Return each line of the entries that holds the string "JavaScript".

(Data for the task begins)

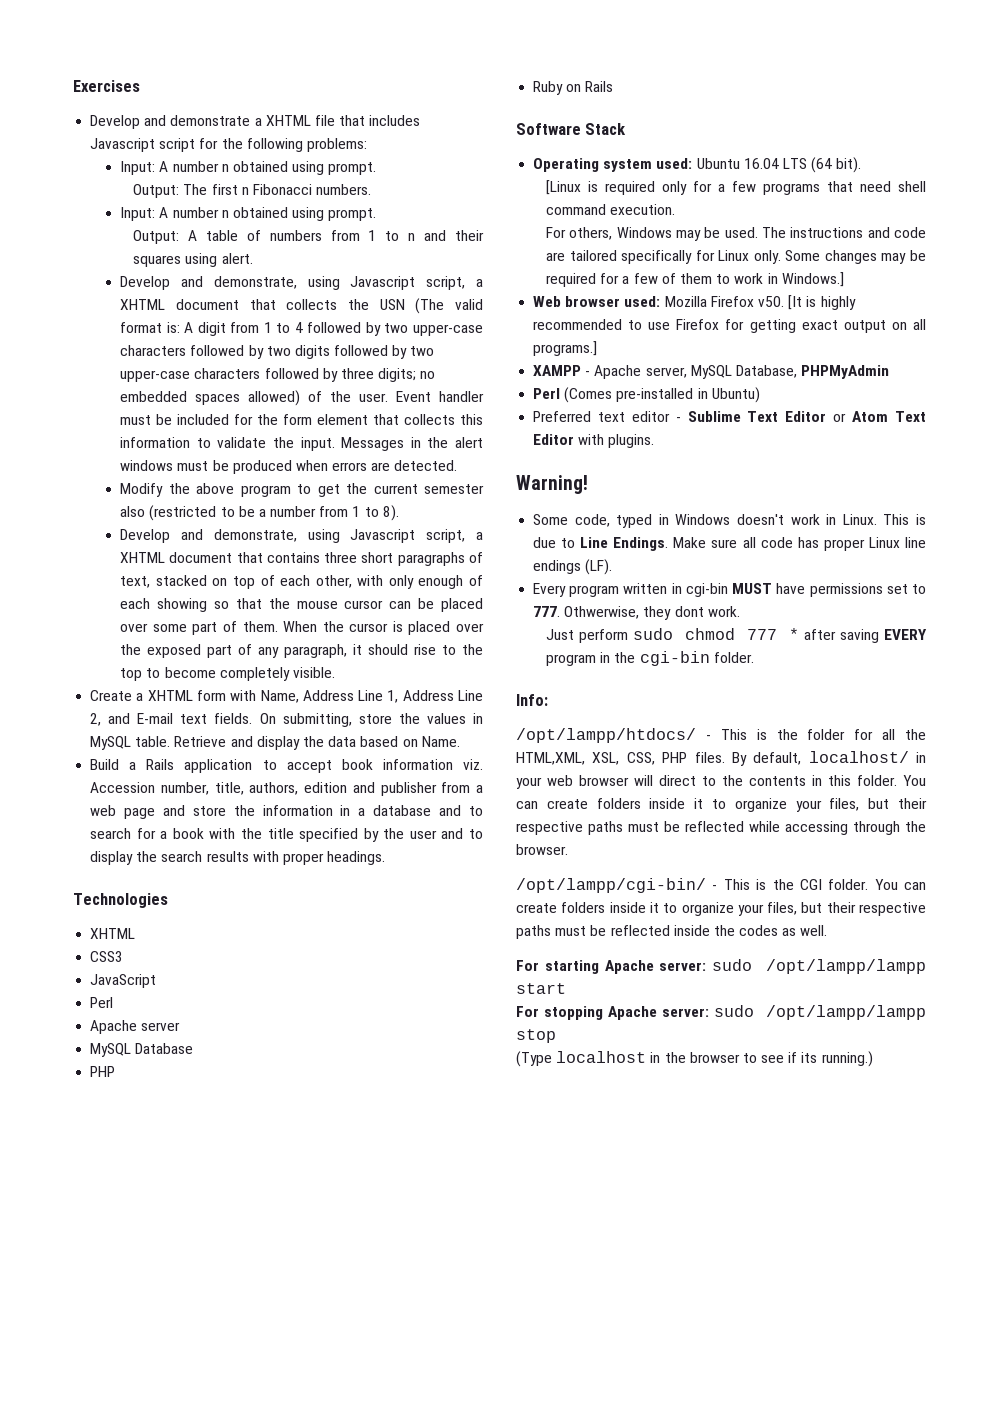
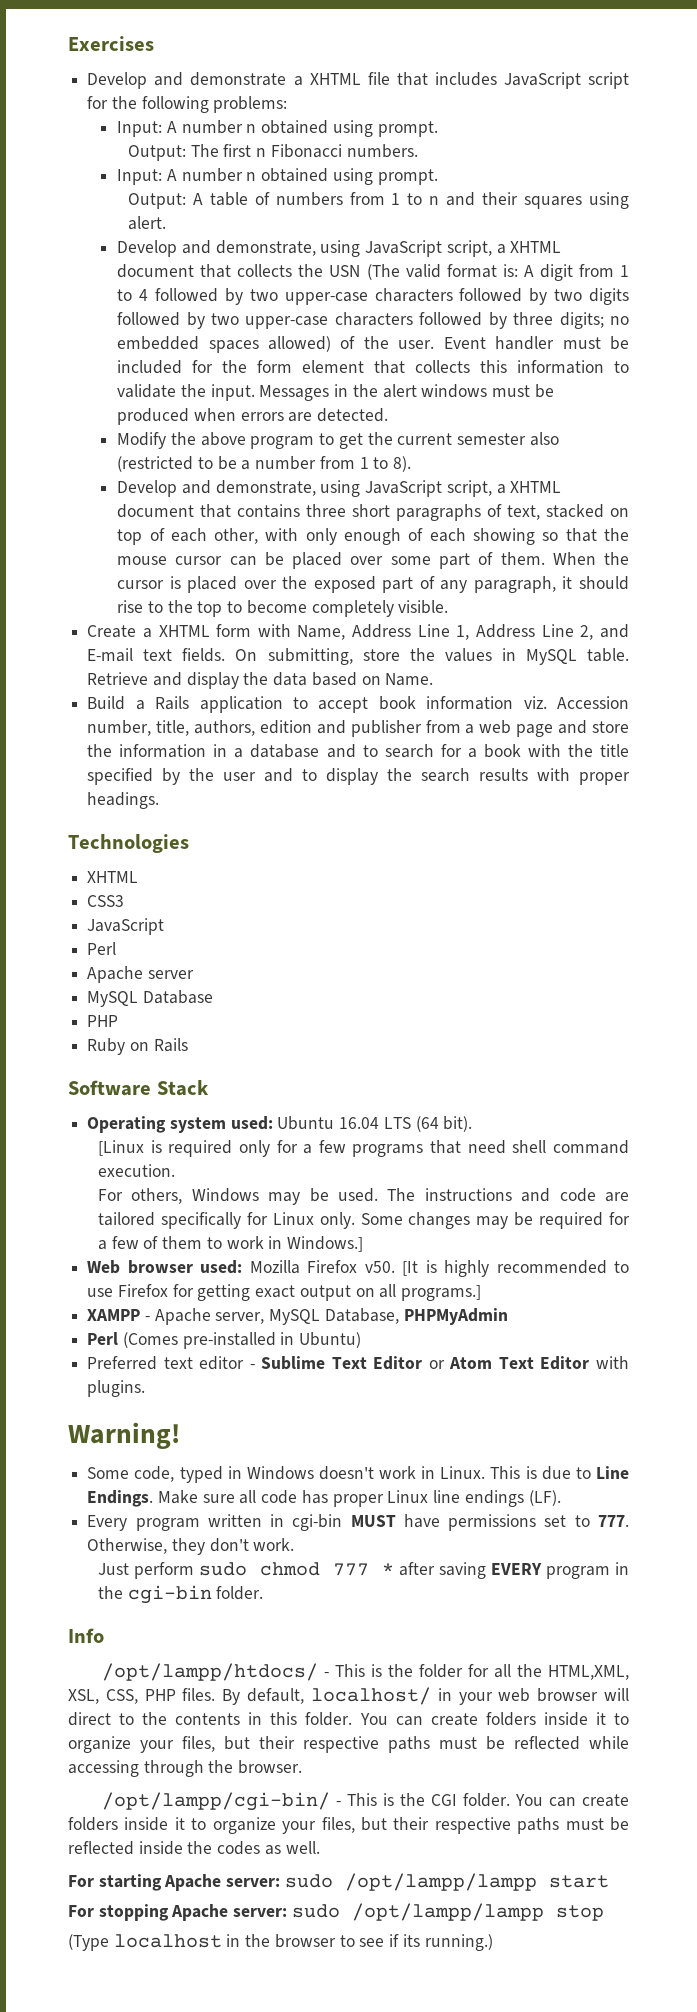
[90,138,156,152] Javascript -> [503,72,581,89] JavaScript
[350,276,416,290] Javascript -> [365,240,443,257] JavaScript
[350,529,416,543] Javascript -> [365,480,443,497] JavaScript
[564,606,704,620] Othwerwise, they dont -> [87,1538,249,1555] Otherwise, they don't
[516,694,548,706] Info: -> [68,1628,104,1643] Info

(Data for the task ends)

### Response box
[90,138,156,152] Javascript -> [503,72,581,89] JavaScript
[350,276,416,290] Javascript -> [365,240,443,257] JavaScript
[350,529,416,543] Javascript -> [365,480,443,497] JavaScript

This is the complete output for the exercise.